I’m breaking up with potty training

I have a 3.5 year old boy who’s been potty training for over 6 months (feels like an eternity though). Most of the time he pees in the toilet just fine. At night, he NEVER has accidents. I waited till he was showing EVERY sign that he was ready. I tried every method. The no more pull ups, naked, making him clean his underwear, bribes, sticker charts, rewards, and more encouragement than I knew I was capable of. He just can’t figure out the pooping part. Actually I take it back, he’s figured it out just wants nothing to do with. He’s pooped in the toilet on a few different occasions but still lacks interest in it. So today with my heart filled with guilt and failure, I put him back in pull ups and decided that is that. I feel ashamed that I couldn’t get him potty trained. I feel shame when people ask me why he’s not in preschool and I tell them that he’s not potty trained and can’t go. I feel guilty for failing him and not being helpful enough for him. I know that potty training is not for the weak, and maybe I’m just weak.

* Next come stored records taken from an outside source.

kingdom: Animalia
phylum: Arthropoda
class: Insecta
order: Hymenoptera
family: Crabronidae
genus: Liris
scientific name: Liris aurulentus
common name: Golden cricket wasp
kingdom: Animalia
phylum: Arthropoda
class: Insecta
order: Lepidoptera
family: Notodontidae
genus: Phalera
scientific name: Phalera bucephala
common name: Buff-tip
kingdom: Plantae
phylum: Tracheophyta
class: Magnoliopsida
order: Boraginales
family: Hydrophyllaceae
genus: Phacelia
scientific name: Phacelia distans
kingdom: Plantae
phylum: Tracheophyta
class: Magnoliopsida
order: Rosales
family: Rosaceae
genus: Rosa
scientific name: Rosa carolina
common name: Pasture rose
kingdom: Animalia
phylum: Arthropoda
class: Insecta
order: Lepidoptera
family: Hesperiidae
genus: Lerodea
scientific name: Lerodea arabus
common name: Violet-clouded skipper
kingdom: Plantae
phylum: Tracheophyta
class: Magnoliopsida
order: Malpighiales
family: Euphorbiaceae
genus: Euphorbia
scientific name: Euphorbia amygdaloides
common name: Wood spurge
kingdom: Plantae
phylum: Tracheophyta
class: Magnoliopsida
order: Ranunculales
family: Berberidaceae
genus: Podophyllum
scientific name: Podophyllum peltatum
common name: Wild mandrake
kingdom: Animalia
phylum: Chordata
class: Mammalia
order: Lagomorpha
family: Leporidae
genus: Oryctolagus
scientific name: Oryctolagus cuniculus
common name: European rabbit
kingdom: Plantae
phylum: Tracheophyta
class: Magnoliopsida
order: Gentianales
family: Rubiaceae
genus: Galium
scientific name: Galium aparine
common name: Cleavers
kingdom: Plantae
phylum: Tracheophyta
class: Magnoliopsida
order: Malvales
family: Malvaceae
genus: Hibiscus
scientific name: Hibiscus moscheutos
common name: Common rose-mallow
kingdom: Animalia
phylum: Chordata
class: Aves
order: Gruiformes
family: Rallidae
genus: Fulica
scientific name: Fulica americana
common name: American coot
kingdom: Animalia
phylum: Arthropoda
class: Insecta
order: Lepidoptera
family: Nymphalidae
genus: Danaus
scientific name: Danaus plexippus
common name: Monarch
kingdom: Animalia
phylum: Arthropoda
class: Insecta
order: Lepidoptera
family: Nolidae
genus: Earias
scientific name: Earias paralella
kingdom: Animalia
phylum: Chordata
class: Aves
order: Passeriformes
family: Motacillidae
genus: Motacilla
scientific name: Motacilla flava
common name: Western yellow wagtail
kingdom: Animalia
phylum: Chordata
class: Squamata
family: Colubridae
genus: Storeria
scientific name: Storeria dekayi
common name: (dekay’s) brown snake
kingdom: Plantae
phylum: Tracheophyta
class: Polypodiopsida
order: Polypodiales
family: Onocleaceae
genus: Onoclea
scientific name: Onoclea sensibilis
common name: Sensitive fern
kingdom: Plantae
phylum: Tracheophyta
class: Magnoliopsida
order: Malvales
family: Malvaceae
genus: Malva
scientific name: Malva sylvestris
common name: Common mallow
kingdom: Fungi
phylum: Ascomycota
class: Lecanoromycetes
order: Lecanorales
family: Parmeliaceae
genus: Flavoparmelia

But I’m here to say that the guilt and the shame are not enough to keep me around this time. I’m done. I’ve also got a 2 year old to think of and I’m pregnant with baby 3 (and I’m high risk) so I just don’t need the added stress. And frankly I don’t think he needs it either.

My question is has anyone given up and then had success with your stubborn kids? Is it just a matter of letting him be in control of the situation or what? What’s it gonna take to get this kid out of pull ups?